Des hirondelles pas si naïves
La nouvelle retrouve aujourd’hui une place privilégiée. Des collections lui sont consacrées un peu partout. Poète, romancier (nos lecteurs se souviendront de Matilda, que nous avons publié naguère en feuilleton) et critique (à l’occasion dans ces colonnes), Frank Andriat s’y trouve à l’aise quasi naturellement : une écriture serrée, un sens du raccourci le prédisposaient, selon moi, à cet art plus difficile qu’il n’y paraît qu’est la nouvelle. Est-ce le goût de la rime ? Toujours est-il que paraissent de lui des nouvelles intitulées Hirondelles.
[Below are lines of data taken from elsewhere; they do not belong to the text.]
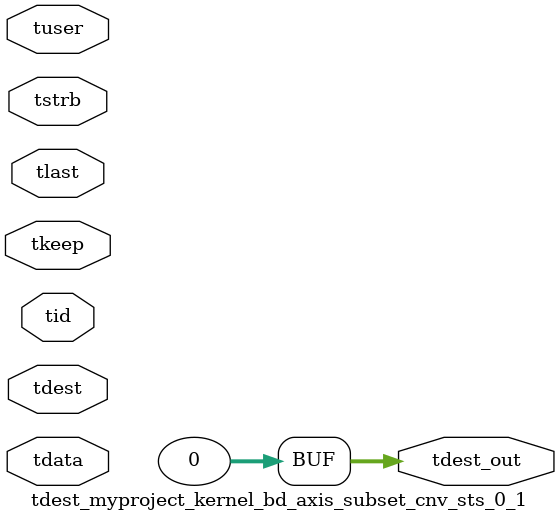
<source format=v>


`timescale 1ps/1ps

module tdest_myproject_kernel_bd_axis_subset_cnv_sts_0_1 #
(
parameter C_S_AXIS_TDATA_WIDTH = 32,
parameter C_S_AXIS_TUSER_WIDTH = 0,
parameter C_S_AXIS_TID_WIDTH   = 0,
parameter C_S_AXIS_TDEST_WIDTH = 0,
parameter C_M_AXIS_TDEST_WIDTH = 32
)
(
input  [(C_S_AXIS_TDATA_WIDTH == 0 ? 1 : C_S_AXIS_TDATA_WIDTH)-1:0     ] tdata,
input  [(C_S_AXIS_TUSER_WIDTH == 0 ? 1 : C_S_AXIS_TUSER_WIDTH)-1:0     ] tuser,
input  [(C_S_AXIS_TID_WIDTH   == 0 ? 1 : C_S_AXIS_TID_WIDTH)-1:0       ] tid,
input  [(C_S_AXIS_TDEST_WIDTH == 0 ? 1 : C_S_AXIS_TDEST_WIDTH)-1:0     ] tdest,
input  [(C_S_AXIS_TDATA_WIDTH/8)-1:0 ] tkeep,
input  [(C_S_AXIS_TDATA_WIDTH/8)-1:0 ] tstrb,
input                                                                    tlast,
output [C_M_AXIS_TDEST_WIDTH-1:0] tdest_out
);

assign tdest_out = {1'b0};

endmodule


</source>
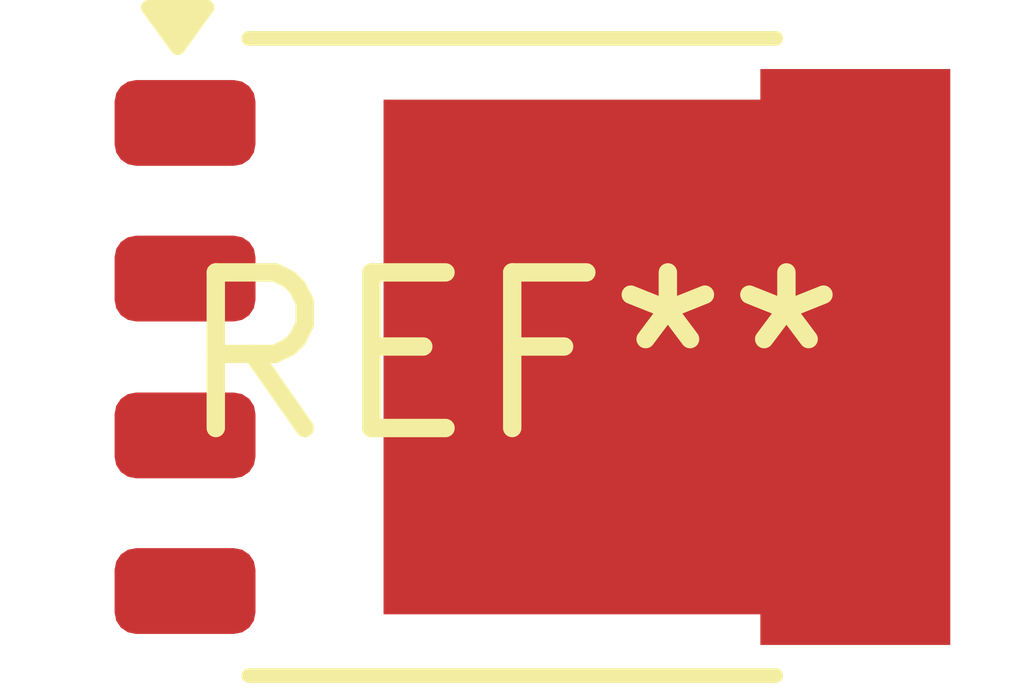
<source format=kicad_pcb>
(kicad_pcb (version 20240108) (generator pcbnew)

  (general
    (thickness 1.6)
  )

  (paper "A4")
  (layers
    (0 "F.Cu" signal)
    (31 "B.Cu" signal)
    (32 "B.Adhes" user "B.Adhesive")
    (33 "F.Adhes" user "F.Adhesive")
    (34 "B.Paste" user)
    (35 "F.Paste" user)
    (36 "B.SilkS" user "B.Silkscreen")
    (37 "F.SilkS" user "F.Silkscreen")
    (38 "B.Mask" user)
    (39 "F.Mask" user)
    (40 "Dwgs.User" user "User.Drawings")
    (41 "Cmts.User" user "User.Comments")
    (42 "Eco1.User" user "User.Eco1")
    (43 "Eco2.User" user "User.Eco2")
    (44 "Edge.Cuts" user)
    (45 "Margin" user)
    (46 "B.CrtYd" user "B.Courtyard")
    (47 "F.CrtYd" user "F.Courtyard")
    (48 "B.Fab" user)
    (49 "F.Fab" user)
    (50 "User.1" user)
    (51 "User.2" user)
    (52 "User.3" user)
    (53 "User.4" user)
    (54 "User.5" user)
    (55 "User.6" user)
    (56 "User.7" user)
    (57 "User.8" user)
    (58 "User.9" user)
  )

  (setup
    (pad_to_mask_clearance 0)
    (pcbplotparams
      (layerselection 0x00010fc_ffffffff)
      (plot_on_all_layers_selection 0x0000000_00000000)
      (disableapertmacros false)
      (usegerberextensions false)
      (usegerberattributes false)
      (usegerberadvancedattributes false)
      (creategerberjobfile false)
      (dashed_line_dash_ratio 12.000000)
      (dashed_line_gap_ratio 3.000000)
      (svgprecision 4)
      (plotframeref false)
      (viasonmask false)
      (mode 1)
      (useauxorigin false)
      (hpglpennumber 1)
      (hpglpenspeed 20)
      (hpglpendiameter 15.000000)
      (dxfpolygonmode false)
      (dxfimperialunits false)
      (dxfusepcbnewfont false)
      (psnegative false)
      (psa4output false)
      (plotreference false)
      (plotvalue false)
      (plotinvisibletext false)
      (sketchpadsonfab false)
      (subtractmaskfromsilk false)
      (outputformat 1)
      (mirror false)
      (drillshape 1)
      (scaleselection 1)
      (outputdirectory "")
    )
  )

  (net 0 "")

  (footprint "LFPAK56" (layer "F.Cu") (at 0 0))

)

</source>
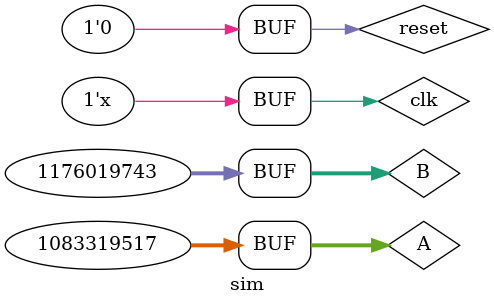
<source format=v>
module sim();
  reg [31:0] A,B;
  reg clk = 0;
  reg reset = 1;
  wire [31:0] C;
  wire done, flow;
  fp_mult mult(A,B,clk,reset,C,done,flow);
  always #5 clk = ~clk;
  initial begin
      A = 32'h409224dd;
      B = 32'h4618a31f;
      #20 reset = 0;
  end
endmodule

</source>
Des hirondelles qui n’ont rien de naïf, croyez-m’en. Le texte qui porte ce titre (sur un trente-trois tours, il s’agirait de la plage titulaire) met en scène un esprit un peu simple qui prend pour d’inoffensives hirondelles des avions meurtriers. Et c’est vrai que la mort rôde dans ces vingt et un textes courts qui nous font voyager à travers le monde, de notre vieille Europe à cette Amérique latine que Frank Andriat connaît bien. La mort terrible ou refuge pour Priscilla ou Mademoiselle qui n’a pu surmonter l’échec d’un amour ou pour Saadia, quinze ans, née à Bruxelles, mais rejetée par la société.
La mort terrible, «tache de cendres», dans un des récits les plus forts qu’il m’ait été donné de lire sur la violence en Amérique latine, les massacres d’innocents, raconté par un enfant… mort. Aux limites de l’insoutenable. Mais un recueil de nouvelles, ce sont aussi les changements de tons, d’ambiances, le talent du narrateur à varier la forme en fonction des contenus. Et Frank Andriat maîtrise parfaitement les recettes du genre. Avec ce zeste d’humour qui fait le «doigté». Et une fois ce petit livre refermé, il vous reste cette impression d’avoir voyagé avec la mort, certes, mais aussi d’avoir frôlé de nombreuses présences féminines, des adolescentes aux longs cheveux avec leurs premiers émois amoureux, des jeunes filles en fleur dont le parfum s’accroche à vous obstinément…
En prélude, deux pages qui expliquent ce que signifie pour un écrivain «s’ouvrir à l’écriture»: «Aujourd’hui, grand adolescent de plus de dix-sept ans, mon premier poème a mûri. Il est trouvé des racines à Bruxelles, au Mexique, dans les rues sombres du bas Schaerbeek. Il est devenu jeune fille arabe, commissaire de police, chat de gouttière,. Il s’est fait ironique, sérieux, revendicatif, taiseux. Mais, derrière ses attitudes et ses visages, se tapit toujours l’envie d’entrer en contact. S’ouvrir à l’écriture, c’est s’offrir le monde.»
Francis CHENOT, Le Drapeau rouge, Bruxelles, 13 juin 1990.